Yesterday, Goldman added Eaton Vance (EV) to its Americas Sell list, lowered estimates for the firm and shifted fellow asset manager Fortress Inv. (FIG) to Neutral. Goldman expect 2008 organic growth to decelerate from 17.8% rate to a 4% by mid-year. The firm expects the shares to revert to an in-line with peer group multiple, from a 25% premium. Close-end fund launches alone generated over 57% of EV's longterm asset growth during 2007 and that is not expected to be the case going forward. In the past Goldman has recommended firms with higher quality franchises and positive momentum [Black Rock (BLK), Och-Ziff (OZM), and Federated Investors (FII)]. The firm seems more undecided on Legg Mason's (LM) future (up 4% yesterday, mostly short-covering).
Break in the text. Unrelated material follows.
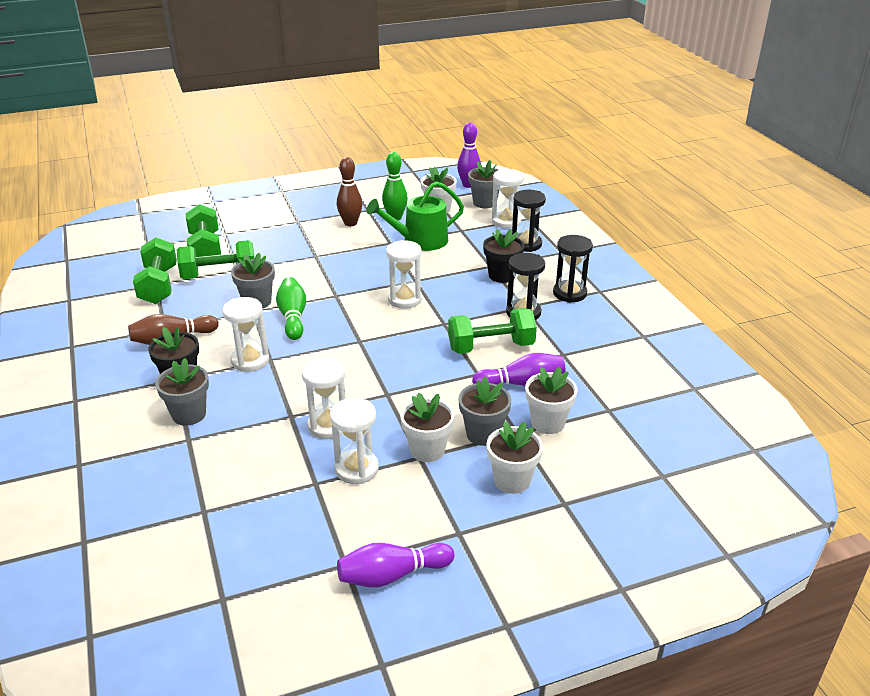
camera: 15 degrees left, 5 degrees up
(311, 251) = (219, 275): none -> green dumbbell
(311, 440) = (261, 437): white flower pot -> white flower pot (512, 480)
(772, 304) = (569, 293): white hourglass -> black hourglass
Our 1- year price target is $35 from $43, ~13% downside from current levels. We think EV shares will underperform given: (1) the impact of worsening economic conditions on EV's bank-loan NAVs and fund flows (EV is one of the largest buyers of leverage loans); (2) a lack of closed-end fund launches (which accounted for 50% of '08 flows) to augment Y/Y growth beyond F08; (3) over-reliance on large-cap value to drive equity flows (during a growth-investing cycle); and (4) valuation that does not fully discountslower net flow momentum. Our new $35 12-month DCF- based price target represents a P/E multiple in-line with historical levels and peers at 17x.
EV currently trades well above its historical 9% premium.
Risks U.S. Asset Managers proved a safe haven among the financials in 2007 and finished up 16% while the rest got clobbered -22%. Economists are now forecasting a recession. Expect to continue to view asset managers as "defensive financials", however, the group is not isolated from weak equity markets. The pursuit of overseas assets and the rise of non-traditional asset management are two main themes that may brighten up EV's future.